PROBLEM STATEMENT: Can you render every line of text read from the material below as a JSON list of strings, one string per line, skipping blank lines and leaving the pictures out?
════════════════════
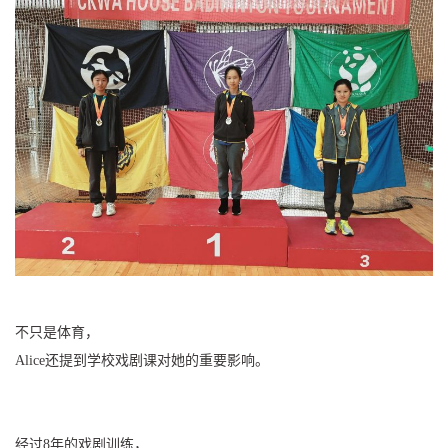
不只是体育，
Alice还提到学校戏剧课对她的重要影响。
经过8年的戏剧训练，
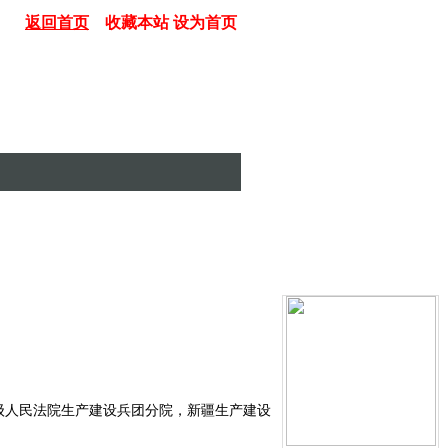
返回首页
收藏本站
设为首页
级人民法院生产建设兵团分院，新疆生产建设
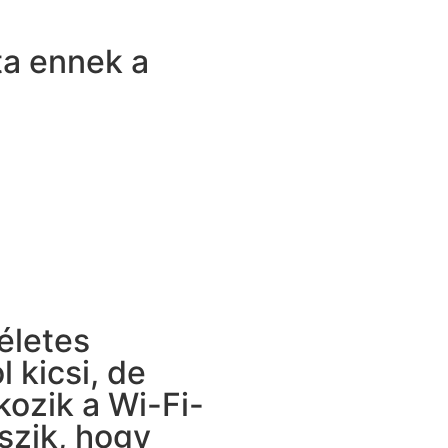
ta ennek a
kéletes
 kicsi, de
kozik a Wi-Fi-
szik, hogy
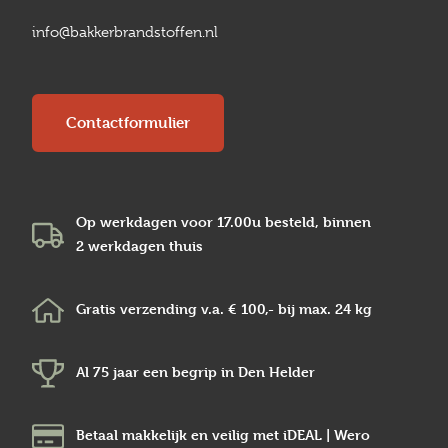
info@bakkerbrandstoffen.nl
Contactformulier
Op werkdagen voor 17.00u besteld, binnen
2 werkdagen
thuis
Gratis verzending v.a.
€ 100,-
bij max.
24 kg
Al 75 jaar een begrip in
Den Helder
Betaal makkelijk en veilig
met iDEAL | Wero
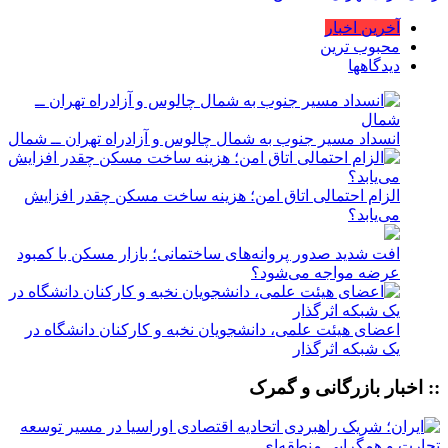
آخرین اخبار
محبوب ترین
دیدگاهها
انسداد مسیر جنوب به شمال چالوس و آزادراه تهران ــ شمال
الزام احتمالی اتاق امن؛ هزینه ساخت مسکن چقدر افزایش
می‌یابد؟
افت شدید صدور پروانه‌های ساختمانی؛ بازار مسکن با کمبود
عرضه مواجه می‌شود؟
اعضای هیئت علمی، دانشجویان نخبه و کارکنان دانشگاه در
یک شبکه‌ اثرگذار
:: اخبار بازرگانی و گمرک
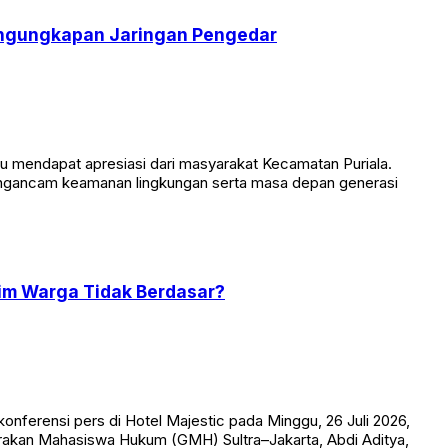
Pengungkapan Jaringan Pengedar
mendapat apresiasi dari masyarakat Kecamatan Puriala.
mengancam keamanan lingkungan serta masa depan generasi
im Warga Tidak Berdasar?
onferensi pers di Hotel Majestic pada Minggu, 26 Juli 2026,
Gerakan Mahasiswa Hukum (GMH) Sultra–Jakarta, Abdi Aditya,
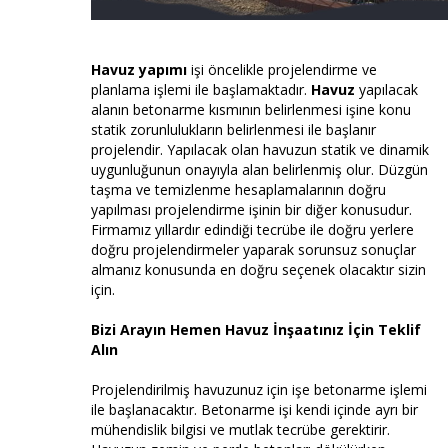
Havuz yapımı
işi öncelikle projelendirme ve
planlama işlemi ile başlamaktadır.
Havuz
yapılacak
alanın betonarme kısmının belirlenmesi işine konu
statik zorunlulukların belirlenmesi ile başlanır
projelendir. Yapılacak olan havuzun statik ve dinamik
uygunluğunun onayıyla alan belirlenmiş olur. Düzgün
taşma ve temizlenme hesaplamalarının doğru
yapılması projelendirme işinin bir diğer konusudur.
Firmamız yıllardır edindiği tecrübe ile doğru yerlere
doğru projelendirmeler yaparak sorunsuz sonuçlar
almanız konusunda en doğru seçenek olacaktır sizin
için.
Bizi Arayın Hemen Havuz İnşaatınız İçin Teklif
Alın
Projelendirilmiş havuzunuz için işe betonarme işlemi
ile başlanacaktır. Betonarme işi kendi içinde ayrı bir
mühendislik bilgisi ve mutlak tecrübe gerektirir.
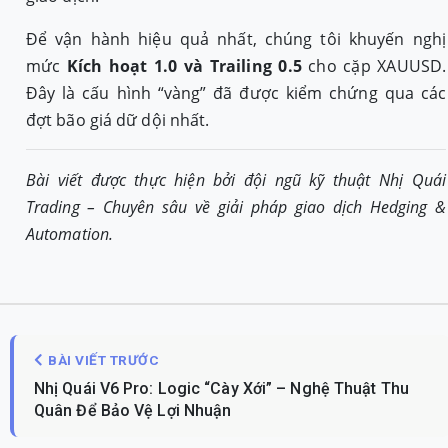
Để vận hành hiệu quả nhất, chúng tôi khuyến nghị
mức
Kích hoạt 1.0 và Trailing 0.5
cho cặp XAUUSD.
Đây là cấu hình “vàng” đã được kiểm chứng qua các
đợt bão giá dữ dội nhất.
Bài viết được thực hiện bởi đội ngũ kỹ thuật Nhị Quái
Trading – Chuyên sâu về giải pháp giao dịch Hedging &
Automation.
BÀI VIẾT TRƯỚC
Nhị Quái V6 Pro: Logic “Cày Xới” – Nghệ Thuật Thu
Quân Để Bảo Vệ Lợi Nhuận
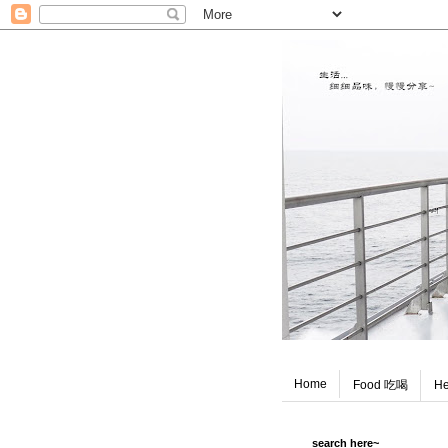
Home
Food 吃喝
He
search here~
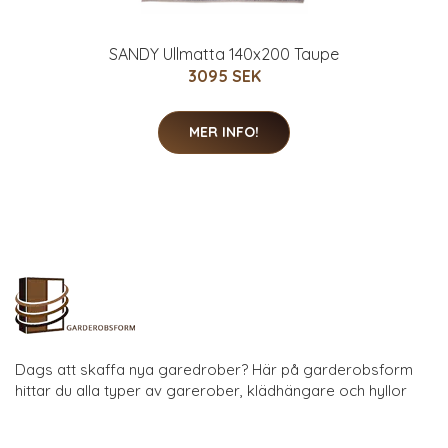
SANDY Ullmatta 140x200 Taupe
3095 SEK
MER INFO!
Dags att skaffa nya garedrober? Här på garderobsform
hittar du alla typer av garerober, klädhängare och hyllor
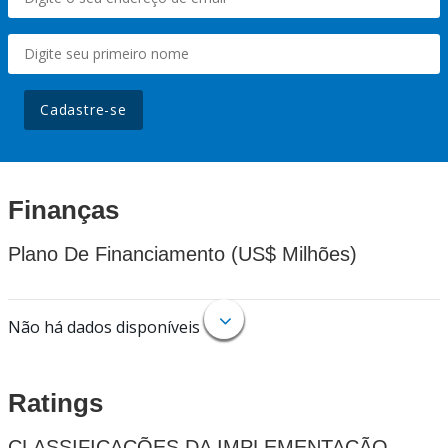
Cadastre-se
Finanças
Plano De Financiamento (US$ Milhões)
Não há dados disponíveis
Ratings
CLASSIFICAÇÕES DA IMPLEMENTAÇÃO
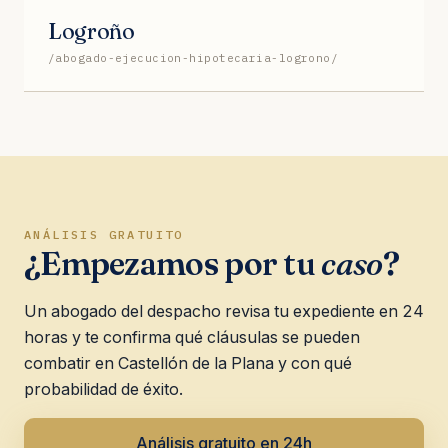
Logroño
/abogado-ejecucion-hipotecaria-logrono/
ANÁLISIS GRATUITO
¿Empezamos por tu
caso
?
Un abogado del despacho revisa tu expediente en 24
horas y te confirma qué cláusulas se pueden
combatir en Castellón de la Plana y con qué
probabilidad de éxito.
Análisis gratuito en 24h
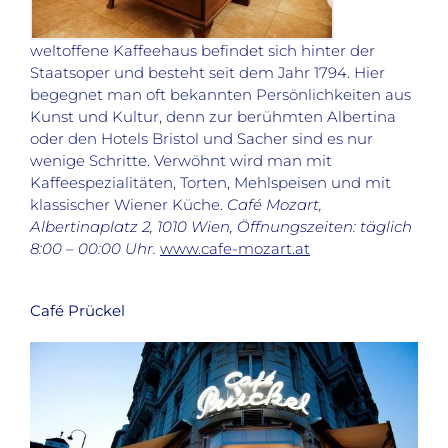
weltoffene Kaffeehaus befindet sich hinter der
Staatsoper und besteht seit dem Jahr 1794. Hier
begegnet man oft bekannten Persönlichkeiten aus
Kunst und Kultur, denn zur berühmten Albertina
oder den Hotels Bristol und Sacher sind es nur
wenige Schritte. Verwöhnt wird man mit
Kaffeespezialitäten, Torten, Mehlspeisen und mit
klassischer Wiener Küche.
Café Mozart,
Albertinaplatz 2, 1010 Wien, Öffnungszeiten: täglich
8:00 – 00:00 Uhr.
www.cafe-mozart.at
Café Prückel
════════════════════
TASK OUTPUT:
[
  "不只是体育，",
  "Alice还提到学校戏剧课对她的重要影响。",
  "经过8年的戏剧训练，",
  "返回首页",
  "收藏本站",
  "设为首页",
  "级人民法院生产建设兵团分院，新疆生产建设",
  "ta ennek a",
  "kéletes",
  " kicsi, de",
  "kozik a Wi-Fi-",
  "szik, hogy",
  "info@bakkerbrandstoffen.nl",
  "Contactformulier",
  "Op werkdagen voor 17.00u besteld, binnen",
  "2 werkdagen",
  "thuis",
  "Gratis verzending v.a.",
  "€ 100,-",
  "bij max.",
  "24 kg",
  "Al 75 jaar een begrip in",
  "Den Helder",
  "Betaal makkelijk en veilig",
  "met iDEAL | Wero",
  "آخرین اخبار",
  "محبوب ترین",
  "دیدگاهها",
  "انسداد مسیر جنوب به شمال چالوس و آزادراه تهران ــ شمال",
  "الزام احتمالی اتاق امن؛ هزینه ساخت مسکن چقدر افزایش",
  "می‌یابد؟",
  "افت شدید صدور پروانه‌های ساختمانی؛ بازار مسکن با کمبود",
  "عرضه مواجه می‌شود؟",
  "اعضای هیئت علمی، دانشجویان نخبه و کارکنان دانشگاه در",
  "یک شبکه‌ اثرگذار",
  ":: اخبار بازرگانی و گمرک",
  "Pengungkapan Jaringan Pengedar",
  "mendapat apresiasi dari masyarakat Kecamatan Puriala.",
  "mengancam keamanan lingkungan serta masa depan generasi",
  "im Warga Tidak Berdasar?",
  "onferensi pers di Hotel Majestic pada Minggu, 26 Juli 2026,",
  "Gerakan Mahasiswa Hukum (GMH) Sultra–Jakarta, Abdi Aditya,",
  "Havuz yapımı",
  "işi öncelikle projelendirme ve",
  "planlama işlemi ile başlamaktadır.",
  "Havuz",
  "yapılacak",
  "alanın betonarme kısmının belirlenmesi işine konu",
  "statik zorunlulukların belirlenmesi ile başlanır",
  "projelendir. Yapılacak olan havuzun statik ve dinamik",
  "uygunluğunun onayıyla alan belirlenmiş olur. Düzgün",
  "taşma ve temizlenme hesaplamalarının doğru",
  "yapılması projelendirme işinin bir diğer konusudur.",
  "Firmamız yıllardır edindiği tecrübe ile doğru yerlere",
  "doğru projelendirmeler yaparak sorunsuz sonuçlar",
  "almanız konusunda en doğru seçenek olacaktır sizin",
  "için.",
  "Bizi Arayın Hemen Havuz İnşaatınız İçin Teklif",
  "Alın",
  "Projelendirilmiş havuzunuz için işe betonarme işlemi",
  "ile başlanacaktır. Betonarme işi kendi içinde ayrı bir",
  "mühendislik bilgisi ve mutlak tecrübe gerektirir.",
  "Để vận hành hiệu quả nhất, chúng tôi khuyến nghị",
  "mức",
  "Kích hoạt 1.0 và Trailing 0.5",
  "cho cặp XAUUSD.",
  "Đây là cấu hình “vàng” đã được kiểm chứng qua các",
  "đợt bão giá dữ dội nhất.",
  "Bài viết được thực hiện bởi đội ngũ kỹ thuật Nhị Quái",
  "Trading – Chuyên sâu về giải pháp giao dịch Hedging &",
  "Automation.",
  "BÀI VIẾT TRƯỚC",
  "Nhị Quái V6 Pro: Logic “Cày Xới” – Nghệ Thuật Thu",
  "Quân Để Bảo Vệ Lợi Nhuận",
  "Home",
  "Food 吃喝",
  "He",
  "search here~",
  "SANDY Ullmatta 140x200 Taupe",
  "3095 SEK",
  "MER INFO!",
  "Dags att skaffa nya garedrober? Här på garderobsform",
  "hittar du alla typer av garerober, klädhängare och hyllor",
  "Cadastre-se",
  "Finanças",
  "Plano De Financiamento (US$ Milhões)",
  "Não há dados disponíveis",
  "Ratings",
  "CLASSIFICAÇÕES DA IMPLEMENTAÇÃO",
  "Logroño",
  "/abogado-ejecucion-hipotecaria-logrono/",
  "ANÁLISIS GRATUITO",
  "¿Empezamos por tu",
  "caso",
  "?",
  "Un abogado del despacho revisa tu expediente en 24",
  "horas y te confirma qué cláusulas se pueden",
  "combatir en Castellón de la Plana y con qué",
  "probabilidad de éxito.",
  "Análisis gratuito en 24h",
  "weltoffene Kaffeehaus befindet sich hinter der",
  "Staatsoper und besteht seit dem Jahr 1794. Hier",
  "begegnet man oft bekannten Persönlichkeiten aus",
  "Kunst und Kultur, denn zur berühmten Albertina",
  "oder den Hotels Bristol und Sacher sind es nur",
  "wenige Schritte. Verwöhnt wird man mit",
  "Kaffeespezialitäten, Torten, Mehlspeisen und mit",
  "klassischer Wiener Küche.",
  "Café Mozart,",
  "Albertinaplatz 2, 1010 Wien, Öffnungszeiten: täglich",
  "8:00 – 00:00 Uhr.",
  "www.cafe-mozart.at",
  "Café Prückel"
]